- _Extract provided_
# Thread: linear algebra - concept proofs

1. Ok I recalculated and got
[-(4/5)*2^n+ (9/5)*.5^n (6/5)*2^n - (1/5)*.5^n
-(4/5)*3^n- (9/5)*.5^n (6/5)*3^n + (1/5)*.5^n]
for the product of the three matricies

2. Closer, but still no cigar. I think you're making arithmetic errors in your matrix multiplication. You've got

$\displaystyle P=\begin{bmatrix} 2 &-1\\ 3 &1 \end{bmatrix},\quad D^{n}=\begin{bmatrix} 1 &0\\ 0 &(-0.5)^{n} \end{bmatrix},\quad\text{and}\quad P^{-1}=\begin{bmatrix} \frac{1}{5} &\frac{1}{5}\\ -\frac{3}{5} &\frac{2}{5} \end{bmatrix}.$

Now, one step at a time. Show me either $\displaystyle PD^{n}$ or $\displaystyle D^{n}P^{-1}.$ Then show me $\displaystyle PD^{n}P^{-1}.$

3. $\displaystyle PD^{n}=\begin{bmatrix} 2 &(0.5)^{n}\\ 3 &(-0.5)^{n} \end{bmatrix},\quad\text{and}\quad PD^{n}P^{-1}=\begin{bmatrix} \frac{2}{5}-\frac{3}{5}(0.5)^{n} &\frac{2}{5}+\frac{2}{5}(0.5)^{n}\\ \frac{3}{5}+\frac{3}{5}(0.5)^{n} &\frac{3}{5}-\frac{2}{5}(0.5)^{n} \end{bmatrix}.$

I recalculated, is it correct this time?

- _Task item 1_
Copy from the linear algebra thread, starting at "Now, one step" and ending at "correct this time?".
- _Task item 2_
In the linear algebra thread, which three matrices does the second post write out in full?
- _Task item 3_
Continue the linear algebra thread with the next reply after its final post.

- _Dataset content_
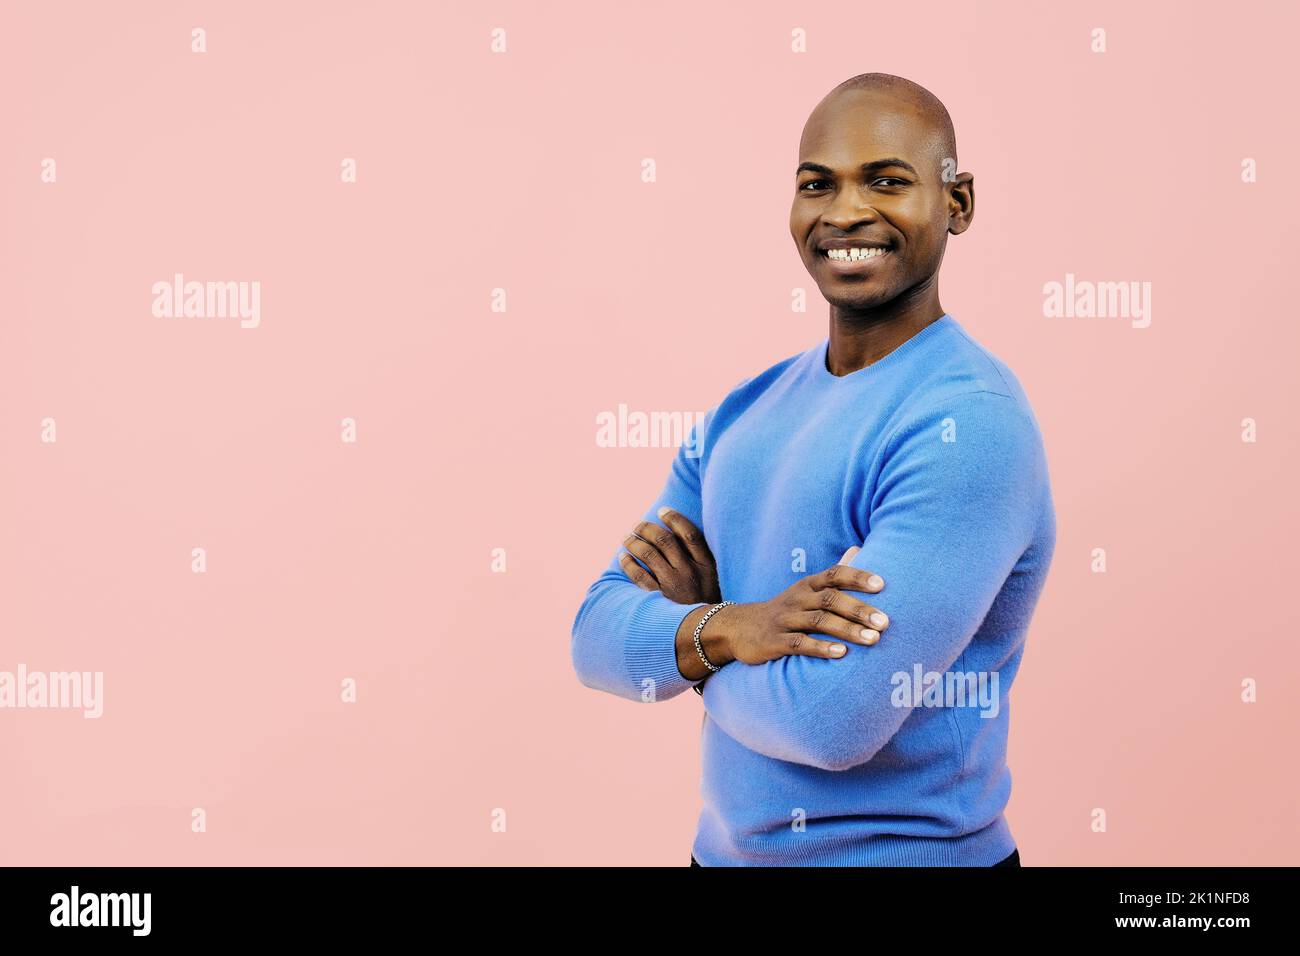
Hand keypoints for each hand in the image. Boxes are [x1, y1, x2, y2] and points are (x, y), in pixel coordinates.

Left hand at [619, 507, 721, 604]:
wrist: (706, 637)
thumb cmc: (709, 606)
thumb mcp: (716, 582)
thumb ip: (702, 562)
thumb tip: (679, 538)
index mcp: (707, 566)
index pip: (689, 533)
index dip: (675, 518)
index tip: (662, 510)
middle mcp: (690, 572)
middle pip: (664, 540)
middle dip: (647, 528)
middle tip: (638, 525)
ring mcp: (674, 585)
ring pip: (648, 553)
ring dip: (634, 542)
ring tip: (627, 538)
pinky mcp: (659, 599)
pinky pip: (638, 575)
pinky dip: (628, 563)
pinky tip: (623, 557)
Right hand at [700, 547, 889, 666]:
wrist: (738, 628)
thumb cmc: (785, 610)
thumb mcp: (805, 589)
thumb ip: (833, 575)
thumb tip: (858, 548)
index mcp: (808, 585)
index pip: (834, 574)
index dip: (857, 577)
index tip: (882, 585)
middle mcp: (798, 599)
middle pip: (831, 599)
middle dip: (859, 610)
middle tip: (885, 622)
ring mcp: (785, 620)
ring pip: (819, 621)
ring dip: (847, 630)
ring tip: (873, 639)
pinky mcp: (774, 642)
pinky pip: (799, 644)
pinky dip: (821, 648)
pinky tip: (841, 654)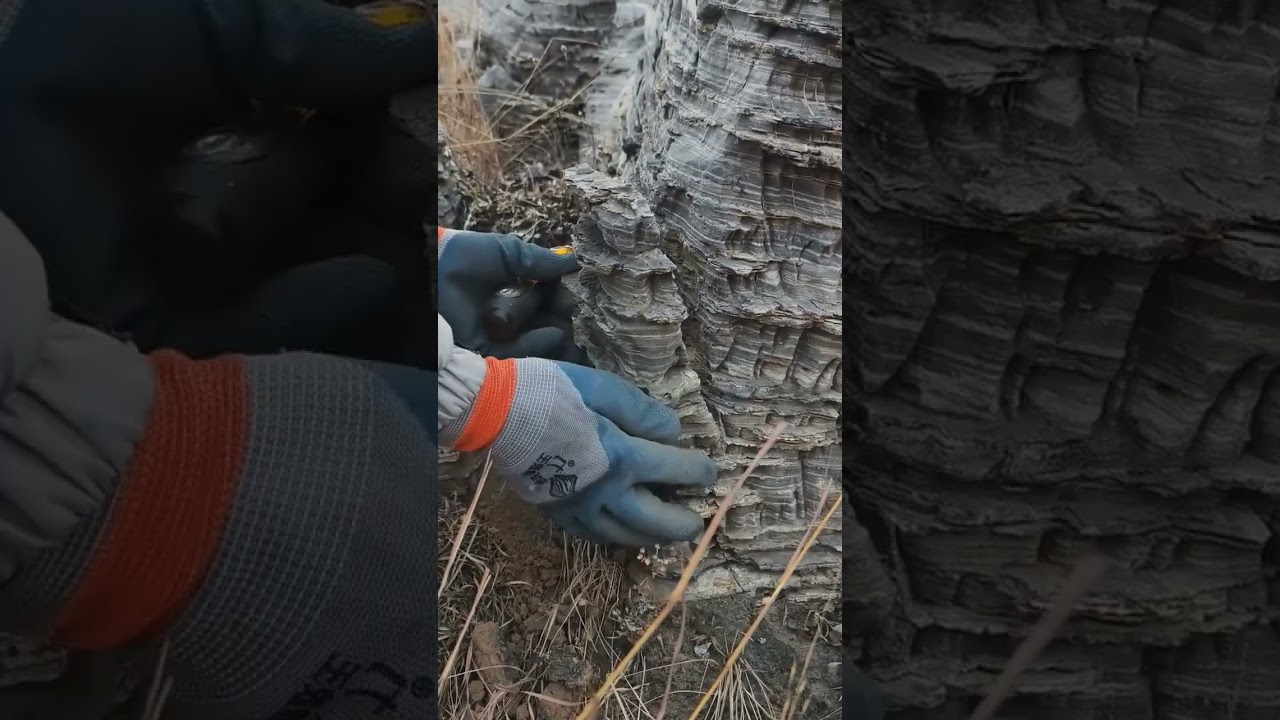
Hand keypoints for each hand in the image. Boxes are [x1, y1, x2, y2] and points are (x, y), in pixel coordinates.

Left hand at [436, 228, 581, 358]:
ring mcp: (500, 335)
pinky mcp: (491, 354)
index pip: (544, 295)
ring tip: (571, 321)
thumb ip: (538, 260)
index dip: (561, 292)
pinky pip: (522, 353)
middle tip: (578, 307)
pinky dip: (540, 345)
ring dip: (558, 329)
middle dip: (563, 312)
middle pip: (545, 317)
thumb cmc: (461, 259)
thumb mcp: (504, 252)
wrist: (427, 279)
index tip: (577, 288)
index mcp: (509, 288)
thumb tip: (575, 262)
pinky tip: (556, 333)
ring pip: (538, 337)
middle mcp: (507, 313)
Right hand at [440, 358, 717, 546]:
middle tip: (698, 520)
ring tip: (667, 529)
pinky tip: (626, 527)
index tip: (710, 472)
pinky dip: (619, 535)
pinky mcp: (560, 516)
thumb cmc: (552, 393)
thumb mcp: (604, 388)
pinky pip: (597, 536)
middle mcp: (608, 493)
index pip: (677, 471)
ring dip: (655, 536)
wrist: (495, 413)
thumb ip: (644, 412)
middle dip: (685, 523)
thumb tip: (674, 432)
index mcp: (623, 458)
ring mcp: (582, 510)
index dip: (700, 472)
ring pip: (629, 537)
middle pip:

- _Task answer 1_
Now, one step at a time. Show me either $\displaystyle PD^{n}$ or $\displaystyle D^{n}P^{-1}.$ Then show me $\displaystyle PD^{n}P^{-1}.$

3. $\displaystyle PD^{n}=\begin{bmatrix} 2 &(0.5)^{n}\\ 3 &(-0.5)^{n} \end{bmatrix},\quad\text{and}\quad PD^{n}P^{-1}=\begin{bmatrix} \frac{2}{5}-\frac{3}{5}(0.5)^{n} &\frac{2}{5}+\frac{2}{5}(0.5)^{n}\\ \frac{3}{5}+\frac{3}{5}(0.5)^{n} &\frac{3}{5}-\frac{2}{5}(0.5)^{n} \end{bmatrix}.$

I recalculated, is it correct this time?

- _Task answer 2_
P, D^n, and P^(-1)

- _Task answer 3_
4. I get

$\displaystyle PD^{n}= \begin{bmatrix} 2 &-(-0.5)^{n}\\ 3 &(-0.5)^{n} \end{bmatrix},$ and

$\displaystyle PD^{n}P^{-1}=\begin{bmatrix} 0.6(-0.5)^{n}+0.4 &-0.4(-0.5)^{n}+0.4\\ -0.6(-0.5)^{n}+0.6 &0.4(-0.5)^{n}+0.6 \end{bmatrix}.$

You're even closer than before. Just watch those minus signs!

So what happens next?

5. Can I trake the limit from here? Or do I multiply by x vector first?

6. It probably makes no difference; however, to play it safe, multiply by the x vector first.

7. Ok so if I multiply that in I should get a 2x1 matrix correct? Then I take the limit

8. Correct. What do you get?

9. $\displaystyle PD^{n}P^{-1}X=\begin{bmatrix} (0.6(-0.5)^{n}+0.4)x_{1} + (-0.4(-0.5)^{n}+0.4)x_{2}\\ (-0.6(-0.5)^{n}+0.6)x_{1} + (0.4(-0.5)^{n}+0.6)x_{2} \end{bmatrix}.$

10. Right. But you know that $\displaystyle x_{1}+x_{2}=1$. That turns out to be important for computing the limit. I would eliminate one of those components. What does that give you?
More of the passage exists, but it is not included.